I don’t always agree with everything Rob Collie says, much as I respect him, but his recent post on the Windows Azure Marketplace (part of which used to be known as the Azure Datamarket) had me nodding my head. The WAM has been around for a while now and up until recently I didn’t find anything much there that I could use in my day job; I had the distinct feeling it was going to be yet another Microsoft white elephant. The appearance of the DateStream date dimension table (see here for more details) was for me a turning point, and a month ago I saw something really interesting: detailed weather data for the UK from the Met Office (the UK’s national weather service) is now available there too. OK, it’s not going to be very useful for anyone outside the UK, but the UK is my home market and for some of my customers the ability to do things like use weather forecasts to predict footfall in shops will be very useful. It’s exactly the kind of data that analysts want to find in a data market, and if the WAM guys can add other equally useful data sets they should soon reach the point where WAM is a regular destination for all PowerPivot users.
Importing this weather data into PowerPivot isn’t completely straightforward though – the data itself is quite complex. The Datamarket guys are working on some documentation for it but in the meantime I thought I’d blog about my experiences; I need to thank Max Uritsky and Ziv Kaspersky for helping me out on this.

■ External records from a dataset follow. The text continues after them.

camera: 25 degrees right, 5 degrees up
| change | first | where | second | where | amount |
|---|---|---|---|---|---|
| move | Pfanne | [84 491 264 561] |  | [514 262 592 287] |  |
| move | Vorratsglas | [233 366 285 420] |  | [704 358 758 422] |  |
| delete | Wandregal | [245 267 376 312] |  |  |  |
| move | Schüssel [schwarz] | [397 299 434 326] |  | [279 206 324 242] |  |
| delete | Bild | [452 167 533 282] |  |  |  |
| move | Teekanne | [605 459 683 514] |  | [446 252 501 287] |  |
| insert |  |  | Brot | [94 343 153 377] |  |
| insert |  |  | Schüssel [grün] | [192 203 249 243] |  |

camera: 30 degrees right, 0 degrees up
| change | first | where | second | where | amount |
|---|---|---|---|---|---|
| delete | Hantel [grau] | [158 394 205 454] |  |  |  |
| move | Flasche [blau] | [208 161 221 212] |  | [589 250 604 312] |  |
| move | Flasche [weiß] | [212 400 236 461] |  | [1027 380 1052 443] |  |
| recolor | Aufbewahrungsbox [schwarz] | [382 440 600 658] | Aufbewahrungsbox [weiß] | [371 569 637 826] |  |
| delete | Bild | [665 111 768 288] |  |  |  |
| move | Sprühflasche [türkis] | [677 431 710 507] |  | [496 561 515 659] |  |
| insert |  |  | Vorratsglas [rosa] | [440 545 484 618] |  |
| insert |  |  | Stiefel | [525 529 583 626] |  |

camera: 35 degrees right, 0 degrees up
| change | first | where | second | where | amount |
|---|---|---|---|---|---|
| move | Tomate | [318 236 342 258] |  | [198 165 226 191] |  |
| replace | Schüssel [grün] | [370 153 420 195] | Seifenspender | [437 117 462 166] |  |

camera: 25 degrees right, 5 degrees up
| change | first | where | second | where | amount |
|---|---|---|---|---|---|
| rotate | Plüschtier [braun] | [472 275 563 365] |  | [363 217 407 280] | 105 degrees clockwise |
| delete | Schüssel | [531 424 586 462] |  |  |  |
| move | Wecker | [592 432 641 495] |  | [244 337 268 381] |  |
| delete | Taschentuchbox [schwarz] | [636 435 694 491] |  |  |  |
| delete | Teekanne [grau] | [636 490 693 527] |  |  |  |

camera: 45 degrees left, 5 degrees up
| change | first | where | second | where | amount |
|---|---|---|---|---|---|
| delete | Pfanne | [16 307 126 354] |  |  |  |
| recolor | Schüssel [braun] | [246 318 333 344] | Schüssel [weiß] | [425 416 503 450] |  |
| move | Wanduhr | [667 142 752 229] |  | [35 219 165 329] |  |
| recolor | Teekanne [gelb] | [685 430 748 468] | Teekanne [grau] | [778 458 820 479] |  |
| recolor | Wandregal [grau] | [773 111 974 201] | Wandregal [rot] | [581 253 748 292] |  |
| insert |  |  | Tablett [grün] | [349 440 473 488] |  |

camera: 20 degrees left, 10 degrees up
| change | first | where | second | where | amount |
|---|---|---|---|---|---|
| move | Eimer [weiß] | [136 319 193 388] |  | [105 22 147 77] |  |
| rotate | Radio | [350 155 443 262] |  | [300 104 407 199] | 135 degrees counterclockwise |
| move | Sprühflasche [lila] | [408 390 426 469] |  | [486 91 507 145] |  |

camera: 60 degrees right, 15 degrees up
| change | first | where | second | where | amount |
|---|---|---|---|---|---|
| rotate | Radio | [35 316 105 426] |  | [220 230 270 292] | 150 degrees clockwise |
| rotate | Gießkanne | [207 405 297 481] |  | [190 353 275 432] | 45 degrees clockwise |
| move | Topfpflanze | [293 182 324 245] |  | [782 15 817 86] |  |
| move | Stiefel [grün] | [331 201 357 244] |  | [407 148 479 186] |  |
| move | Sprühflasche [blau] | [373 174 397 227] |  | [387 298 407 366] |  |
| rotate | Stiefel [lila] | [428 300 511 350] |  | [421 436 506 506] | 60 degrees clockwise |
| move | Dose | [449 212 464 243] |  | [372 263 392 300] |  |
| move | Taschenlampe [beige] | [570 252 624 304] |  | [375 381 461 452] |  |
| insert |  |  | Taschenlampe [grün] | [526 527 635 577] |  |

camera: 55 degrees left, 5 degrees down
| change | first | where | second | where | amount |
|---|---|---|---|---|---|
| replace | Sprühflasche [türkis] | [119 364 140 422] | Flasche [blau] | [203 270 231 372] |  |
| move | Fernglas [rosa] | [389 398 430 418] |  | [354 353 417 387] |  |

The first step in the process of importing this data is to go to the Azure Marketplace and construct a query to get the slice of data that you want – this is a big dataset and you won’t want to get all of it. Once you’ve signed in, go to https://datamarket.azure.com/dataset/0f2cba12-e5cf-4c6d-83c9-83114d44387a, subscribe to the dataset and then click on the “Explore this Dataset” link:
This takes you to the query builder page, where you get to explore the data in the different tables that make up this dataset:
You choose the table you want to explore in the confusingly-named ‘Query’ dropdown box on the right-hand side of the screen. The available tables are:
- ThreeHourlyForecast, a fact tables containing three hourly weather forecasts
- ThreeHourlyForecastArchive, a fact table containing aggregated, averaged values for the various forecasts for a given date and time
- SignificantWeather, a dimension table containing the different types of weather that can be forecast
- Visibility, a dimension table containing the different levels of visibility
- DailyForecast, a fact table containing daily weather forecasts
- Observations, a fact table containing observed weather
- Site, a dimension table containing all the UK’s weather stations
As far as I can tell, this data is more or less the same as what’s available through the Met Office’s own DataPoint service, and the documentation for this is here: http://www.metoffice.gov.uk/public/ddc/datasets-documentation.html
Once you’ve selected a table you can construct a filter by entering values in the Optional Parameters boxes below the query dropdown. These changes are then reflected in the URL shown at the top of the screen:
This URL represents an OData query. One thing I didn’t notice initially is that the query that is generated here includes a top 100 filter in it which you’ll need to remove (by deleting &$top=100 from the end of the URL) if you want to do anything useful with the data; you might also want to build a more complex query than is supported by the query builder, and you can learn how to do this by reading this article.
In my case I decided to look at the full three hourly forecast data. As I said, this is a big dataset – initially I thought I’d download the whole thing, but 18 million rows and several hours later I cancelled the import into PowerPivot. Instead I opted to look at data for the whole of the UK for just one forecast made on one day, which worked out at a more manageable 250000 rows. What’s not clear from any of the current documentation is what all of the columns in the three hourly forecast fact table represent:
- Date is the date the forecast is issued
- StartTime is the time the forecast is issued and is either 0, 6, 12 or 18, representing midnight, 06:00, 12:00 and 18:00 – new forecasts are issued every 6 hours
- PredictionTime is the time that an incremental update to a forecast is issued; these incremental updates appear every hour. PredictionTime is an actual time value going from 0 to 23 representing the hour the incremental update was issued.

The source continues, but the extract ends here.